=== Required work ===
Take the entries below and reproduce exactly the portion that begins at the line containing "APPENIDX 4. Table" and ends at the line containing "1 | Midwest", keeping both ends, dropping pictures, and adding nothing else.

=== Material shown ===
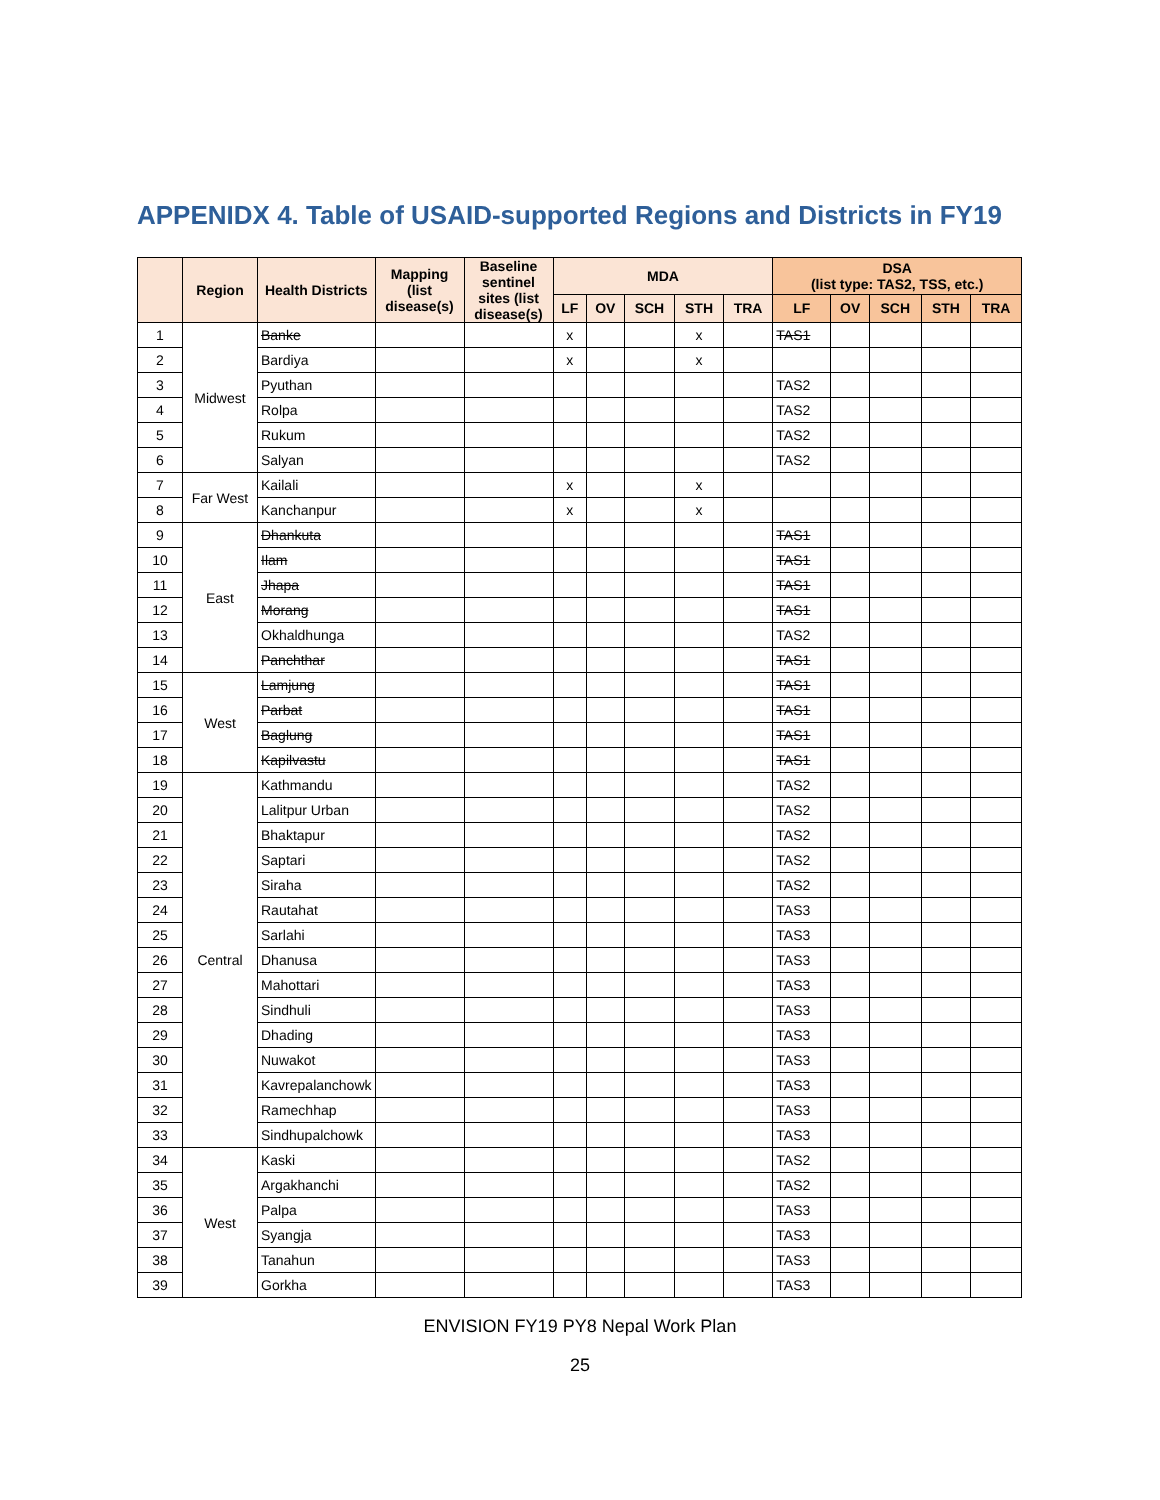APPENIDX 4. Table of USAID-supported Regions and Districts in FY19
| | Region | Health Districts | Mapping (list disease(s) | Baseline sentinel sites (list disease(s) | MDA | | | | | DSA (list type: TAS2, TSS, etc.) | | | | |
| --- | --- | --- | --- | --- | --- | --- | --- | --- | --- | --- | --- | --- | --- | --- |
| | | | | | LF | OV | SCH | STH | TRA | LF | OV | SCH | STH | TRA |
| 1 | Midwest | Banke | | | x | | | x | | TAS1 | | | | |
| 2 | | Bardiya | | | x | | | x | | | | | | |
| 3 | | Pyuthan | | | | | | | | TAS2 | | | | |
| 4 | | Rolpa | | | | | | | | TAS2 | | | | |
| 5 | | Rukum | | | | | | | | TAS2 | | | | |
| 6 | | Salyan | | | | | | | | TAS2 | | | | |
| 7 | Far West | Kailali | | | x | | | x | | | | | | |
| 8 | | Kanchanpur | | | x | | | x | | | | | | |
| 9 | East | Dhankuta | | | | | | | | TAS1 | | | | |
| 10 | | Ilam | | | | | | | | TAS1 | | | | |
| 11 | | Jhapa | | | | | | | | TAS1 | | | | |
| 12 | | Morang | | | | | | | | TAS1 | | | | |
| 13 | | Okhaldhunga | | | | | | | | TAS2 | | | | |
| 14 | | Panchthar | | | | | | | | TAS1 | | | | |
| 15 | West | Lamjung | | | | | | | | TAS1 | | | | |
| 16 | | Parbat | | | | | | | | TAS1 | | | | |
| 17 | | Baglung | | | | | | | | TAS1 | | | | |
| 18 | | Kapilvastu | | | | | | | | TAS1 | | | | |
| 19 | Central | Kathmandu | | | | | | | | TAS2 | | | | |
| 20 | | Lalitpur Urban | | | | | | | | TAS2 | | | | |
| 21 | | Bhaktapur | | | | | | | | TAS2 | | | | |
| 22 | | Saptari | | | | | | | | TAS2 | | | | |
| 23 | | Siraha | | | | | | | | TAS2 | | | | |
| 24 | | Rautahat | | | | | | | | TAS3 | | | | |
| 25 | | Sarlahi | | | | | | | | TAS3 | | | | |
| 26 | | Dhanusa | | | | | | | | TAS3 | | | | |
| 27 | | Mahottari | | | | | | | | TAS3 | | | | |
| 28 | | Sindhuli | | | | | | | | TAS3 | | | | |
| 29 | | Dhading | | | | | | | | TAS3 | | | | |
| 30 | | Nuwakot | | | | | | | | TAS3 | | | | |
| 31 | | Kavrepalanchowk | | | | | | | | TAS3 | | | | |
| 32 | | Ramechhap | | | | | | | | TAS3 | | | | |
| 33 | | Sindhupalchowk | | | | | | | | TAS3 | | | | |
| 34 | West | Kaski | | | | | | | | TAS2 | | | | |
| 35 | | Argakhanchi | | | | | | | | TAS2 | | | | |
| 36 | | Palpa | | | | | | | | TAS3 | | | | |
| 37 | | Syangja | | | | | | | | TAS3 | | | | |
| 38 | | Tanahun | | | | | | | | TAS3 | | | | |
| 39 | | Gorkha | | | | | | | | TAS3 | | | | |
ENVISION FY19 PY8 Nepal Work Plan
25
...
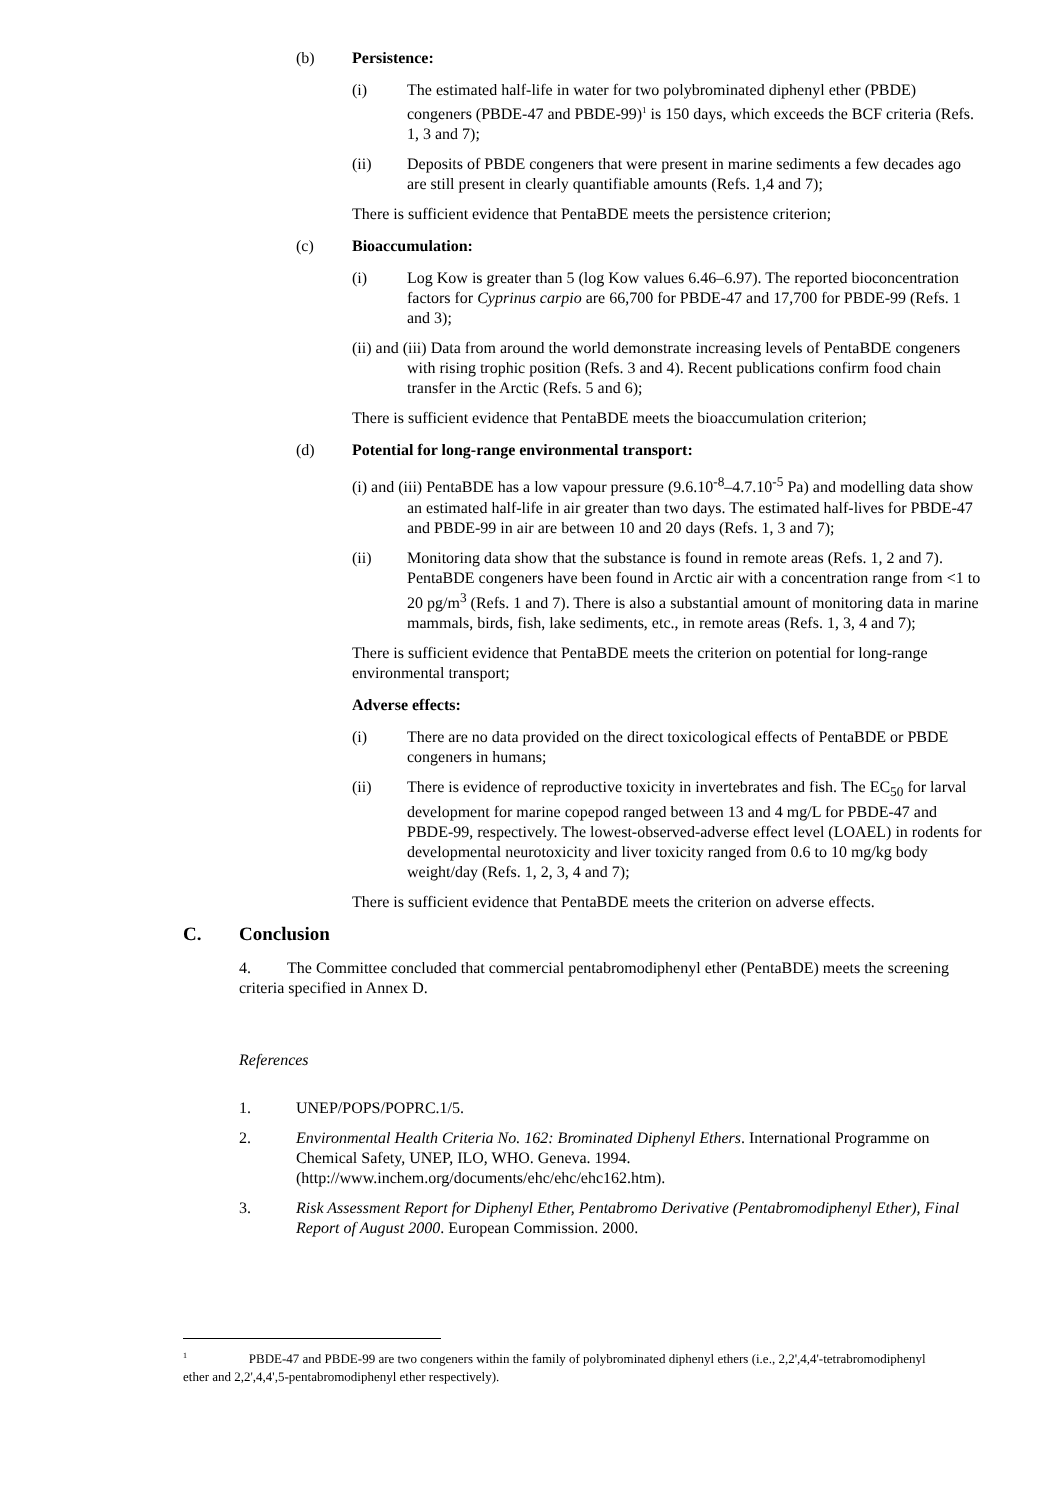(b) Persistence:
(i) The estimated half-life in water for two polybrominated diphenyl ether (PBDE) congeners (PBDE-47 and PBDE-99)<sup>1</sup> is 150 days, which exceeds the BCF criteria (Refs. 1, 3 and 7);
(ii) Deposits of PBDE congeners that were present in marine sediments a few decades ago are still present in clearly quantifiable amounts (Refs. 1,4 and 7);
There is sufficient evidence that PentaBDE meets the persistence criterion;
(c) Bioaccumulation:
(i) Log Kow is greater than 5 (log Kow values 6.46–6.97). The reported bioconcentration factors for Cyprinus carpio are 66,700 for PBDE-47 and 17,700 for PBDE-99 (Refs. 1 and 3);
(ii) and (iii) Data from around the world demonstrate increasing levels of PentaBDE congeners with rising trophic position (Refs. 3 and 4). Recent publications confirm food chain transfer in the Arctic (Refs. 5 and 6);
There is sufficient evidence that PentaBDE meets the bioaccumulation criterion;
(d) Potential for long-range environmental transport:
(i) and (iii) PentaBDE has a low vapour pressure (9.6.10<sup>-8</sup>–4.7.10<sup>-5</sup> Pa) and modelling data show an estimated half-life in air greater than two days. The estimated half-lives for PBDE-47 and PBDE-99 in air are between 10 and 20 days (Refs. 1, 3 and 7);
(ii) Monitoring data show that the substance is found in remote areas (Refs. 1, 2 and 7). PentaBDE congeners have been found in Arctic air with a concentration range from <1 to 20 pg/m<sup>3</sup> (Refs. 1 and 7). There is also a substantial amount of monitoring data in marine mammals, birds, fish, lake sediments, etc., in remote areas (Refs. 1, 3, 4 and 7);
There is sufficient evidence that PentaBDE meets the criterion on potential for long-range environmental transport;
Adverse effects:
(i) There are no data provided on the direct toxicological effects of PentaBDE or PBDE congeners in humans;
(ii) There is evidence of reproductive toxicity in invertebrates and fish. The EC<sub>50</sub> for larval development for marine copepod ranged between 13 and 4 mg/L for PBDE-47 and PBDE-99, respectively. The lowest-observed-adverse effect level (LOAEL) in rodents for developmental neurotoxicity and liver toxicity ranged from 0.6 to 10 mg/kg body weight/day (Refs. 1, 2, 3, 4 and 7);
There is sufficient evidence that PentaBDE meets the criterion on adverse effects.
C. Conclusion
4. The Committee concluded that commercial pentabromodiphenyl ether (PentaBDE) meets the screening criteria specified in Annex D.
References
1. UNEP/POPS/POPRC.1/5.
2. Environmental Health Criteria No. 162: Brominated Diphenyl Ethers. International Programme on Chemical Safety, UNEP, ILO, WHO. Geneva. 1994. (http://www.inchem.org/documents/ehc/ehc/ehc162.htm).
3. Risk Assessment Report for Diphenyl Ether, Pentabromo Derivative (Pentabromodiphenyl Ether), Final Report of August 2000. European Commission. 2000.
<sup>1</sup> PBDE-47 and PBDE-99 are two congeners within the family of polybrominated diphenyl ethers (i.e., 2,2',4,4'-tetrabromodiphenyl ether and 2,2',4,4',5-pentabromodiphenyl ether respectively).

=== Answer box ===
APPENIDX 4. Table of USAID-supported Regions and Districts in FY19
| | Region | Health Districts | Mapping (list disease(s) | Baseline sentinel sites (list disease(s) | MDA | | | | | DSA (list type: TAS2, TSS, etc.) | | | | |
| --- | --- | --- | --- | --- | --- | --- | --- | --- | --- | --- | --- | --- | --- | --- |
| | | | | | LF | OV | SCH | STH | TRA | LF | OV | SCH | STH | TRA |
| 1 | Midwest | Banke | | | x | | | x | | TAS1 | | | | |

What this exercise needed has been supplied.